In our traveling adventures today, we were able to take a hop back into history. This morning we headed out of the hotel and ended up in the Black Country Living Museum. Earlier this week we were told by multiple sources that this museum was a must-see attraction and I completely agree! When I saw this on our itinerary I wasn’t sure what to be expecting when I arrived. Although I did know it was a great historical location that reflected the history of mining. Once we started our outdoor walk onto the different locations I immediately was amazed by the scenery around us. They had everything from this timeframe including, restaurants, bars, houses, and of course the old mines. Our first stop was directly on top of the mining tunnels and the tracks that allowed transportation of the coal. We also were met with a gentleman who was setting the scene as the mining Tennent. He gave us a description of the job that he would have had at the time at the mining company. In this case, he was similar to a manager who would ensure the men were working to retrieve as much coal as possible for profit. He also showed us the place inside where the men would sit around if the tenant wasn’t around. After viewing the small gathering area, we then headed to the mine shaft. This is when he described to us what the average workday would look like and how they managed these resources. In these years any man over the age of 10 could work in the mining field. Although their workdays consisted of 12-hour shifts every day. These gentlemen were known to receive no sunlight for months because of the schedule. Even though they were working in complete darkness the only light provided was a candlestick. One of the fun facts he informed us of was that women weren’t allowed to work in the mining field for modesty reasons.

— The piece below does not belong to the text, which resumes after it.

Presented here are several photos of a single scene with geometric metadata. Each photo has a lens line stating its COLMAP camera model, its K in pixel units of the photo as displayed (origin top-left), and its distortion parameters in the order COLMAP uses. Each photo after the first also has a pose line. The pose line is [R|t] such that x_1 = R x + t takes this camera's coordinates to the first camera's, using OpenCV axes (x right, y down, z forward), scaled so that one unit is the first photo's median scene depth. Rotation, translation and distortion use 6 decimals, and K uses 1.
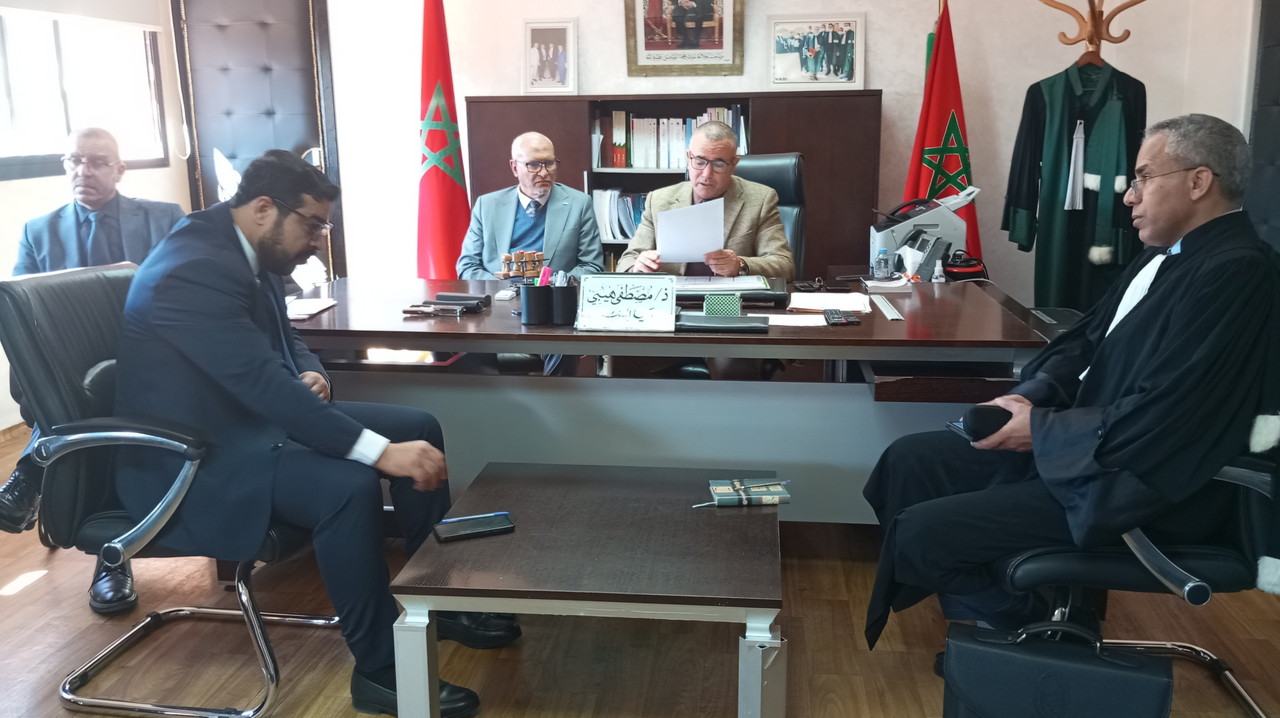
lens RADIAL K [[1044.5, 0, 643.6], [0, 1044.5, 356.5], [0, 0, 1]] dist [0.081914, -0.177758]
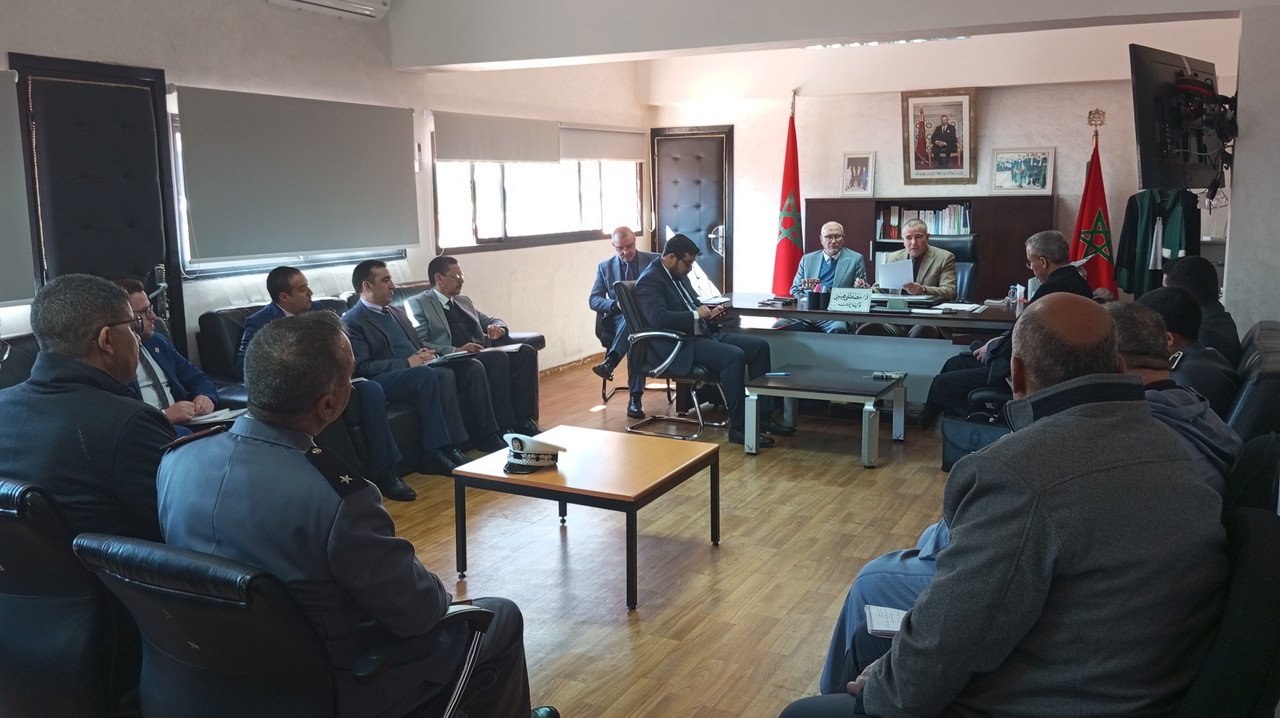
lens RADIAL K [[1037.9, 0, 632.9], [0, 1037.9, 357.0], [0, 0, 1]] dist [0.063230, -0.130279]
pose [[0.934011, 0.055235, -0.352949, 0.188774], [-0.074404, 0.996386, -0.040965, 0.109979], [0.349411, 0.064523, 0.934745, -0.709282]]
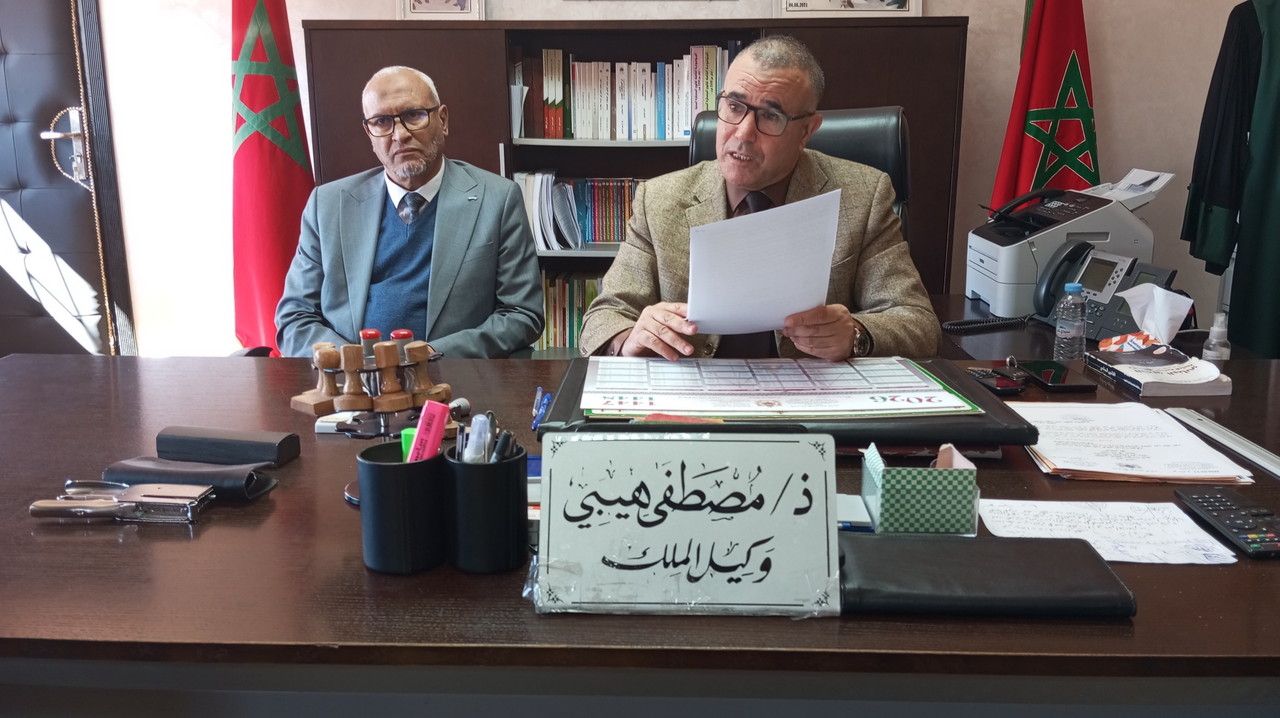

Which then led to women dressing up and impersonating men to be able to work for money. Then one of the most interesting facts I gathered from this trip was the use of horses in the mine. Although looking at the photographs of the horses being hoisted down in the bucket was awful to imagine, they were of great use at this time.

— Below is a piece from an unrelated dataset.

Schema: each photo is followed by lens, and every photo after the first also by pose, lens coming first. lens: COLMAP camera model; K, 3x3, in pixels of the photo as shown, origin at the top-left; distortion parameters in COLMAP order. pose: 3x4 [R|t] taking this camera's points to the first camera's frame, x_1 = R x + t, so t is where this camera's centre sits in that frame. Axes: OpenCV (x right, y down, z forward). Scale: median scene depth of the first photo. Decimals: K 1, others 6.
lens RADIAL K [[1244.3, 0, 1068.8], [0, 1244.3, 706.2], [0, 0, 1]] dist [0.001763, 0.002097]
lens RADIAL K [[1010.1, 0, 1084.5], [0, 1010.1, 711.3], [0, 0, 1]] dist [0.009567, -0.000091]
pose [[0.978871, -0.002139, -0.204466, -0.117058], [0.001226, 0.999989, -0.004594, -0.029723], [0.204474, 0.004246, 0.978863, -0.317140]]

After receiving all this information we then wandered around taking in every house, store, church, school, etc. We were also able to see a short film in the very historic cinema! As a group, we then decided to grab lunch and I finally had my first fish and chips experience, which was great.

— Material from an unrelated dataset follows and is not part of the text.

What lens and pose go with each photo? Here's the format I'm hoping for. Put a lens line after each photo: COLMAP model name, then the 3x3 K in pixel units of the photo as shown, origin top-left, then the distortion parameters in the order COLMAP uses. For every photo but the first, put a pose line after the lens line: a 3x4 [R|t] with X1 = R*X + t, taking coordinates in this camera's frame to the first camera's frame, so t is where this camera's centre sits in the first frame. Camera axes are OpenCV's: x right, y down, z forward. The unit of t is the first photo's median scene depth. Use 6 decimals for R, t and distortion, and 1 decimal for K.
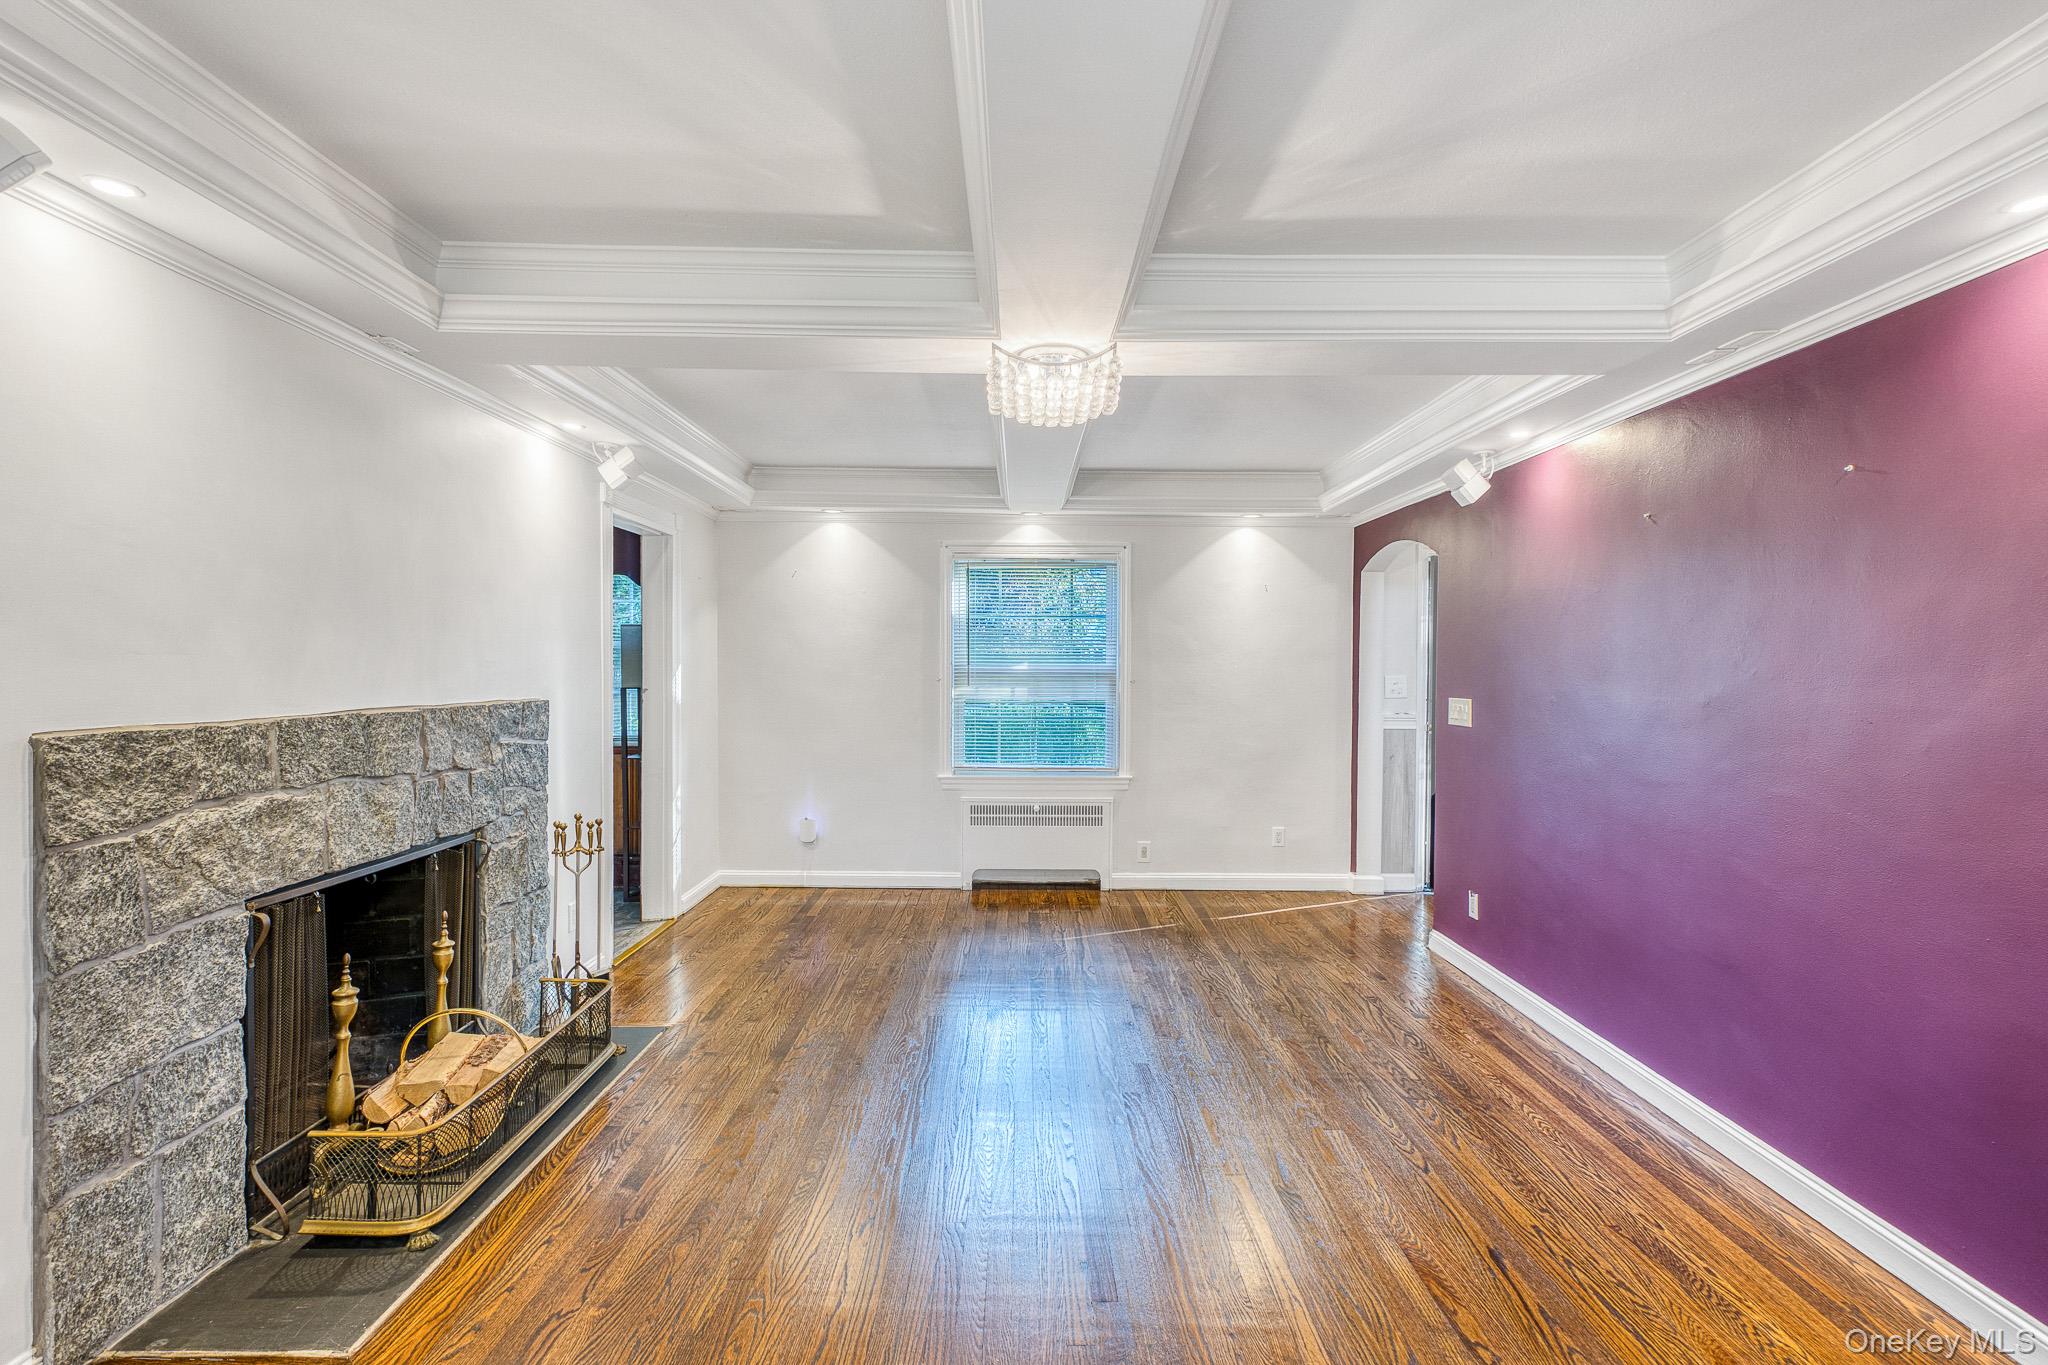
lens RADIAL K [[899.5, 0, 1033.2], [0, 899.5, 670.2], [0, 0, 1]] dist [0.000379, -0.009776]
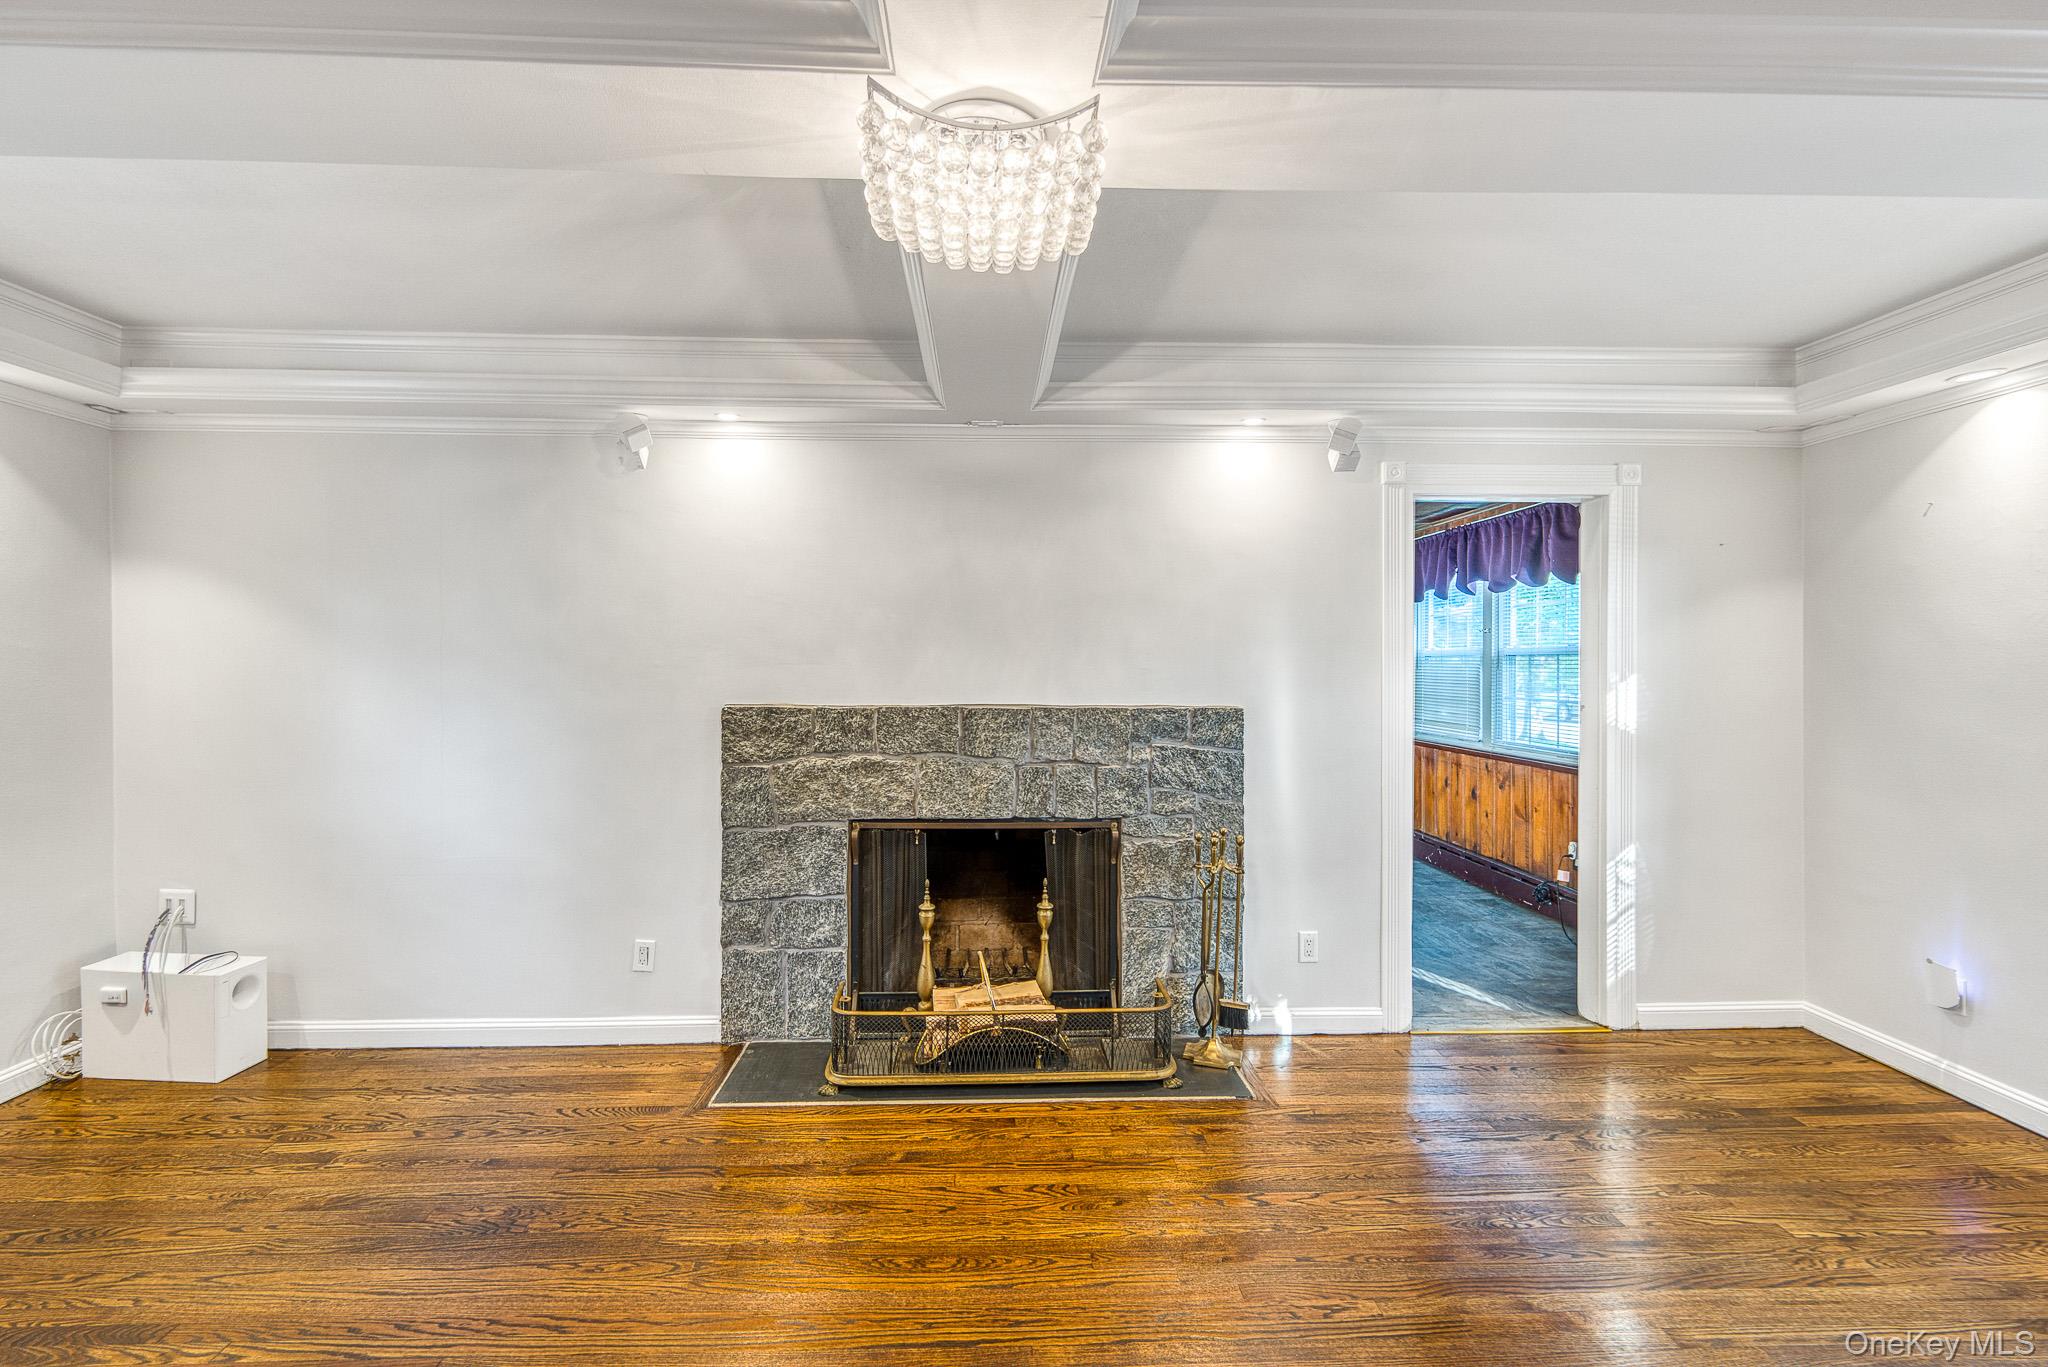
lens RADIAL K [[899.5, 0, 1033.2], [0, 899.5, 671.2], [0, 0, 1]] dist [0.000379, -0.009776]
pose [[0.051869, -0.000276, -0.998654, 0.622999], [-0.010474, 0.999945, -0.000821, -0.006015], [0.998599, 0.010503, 0.051863, 1.075501]]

Following lunch, we headed to a different location which landed us with another man who showed us chain making with welding. This part was an ultimate favorite to see and experience. We also had a short history of the importance of being a good chain constructor for wealth. Leading on with our path we headed over to the canal where many boats were. On one of the boats sat a man and a woman who were the “owners” of this boat. They gave us another short history of the background of the boat. I found out that 4 people can live on that boat! In today’s world isn’t surprising however, by looking at this boat you would never believe it. They also informed us of the law they had that enabled more than 4 people to live on the boat. However, we also found out they would lie about the number of people who lived on the boat by hiding the extra people off the boat (usually in a bush) who would then return to the boat at the end of the inspection. It was very uncommon for them to be caught however if they were they were required to pay a fine and would commonly lose their job.
Lastly, I was able to stop into a bakery that went along with the great history of the museum. I got custard cream, which is similar to a vanilla cookie with a cream filling. To say it was amazing is an understatement! After our journey to the museum and getting filled with delicious treats we headed back to enjoy a nice quiet evening!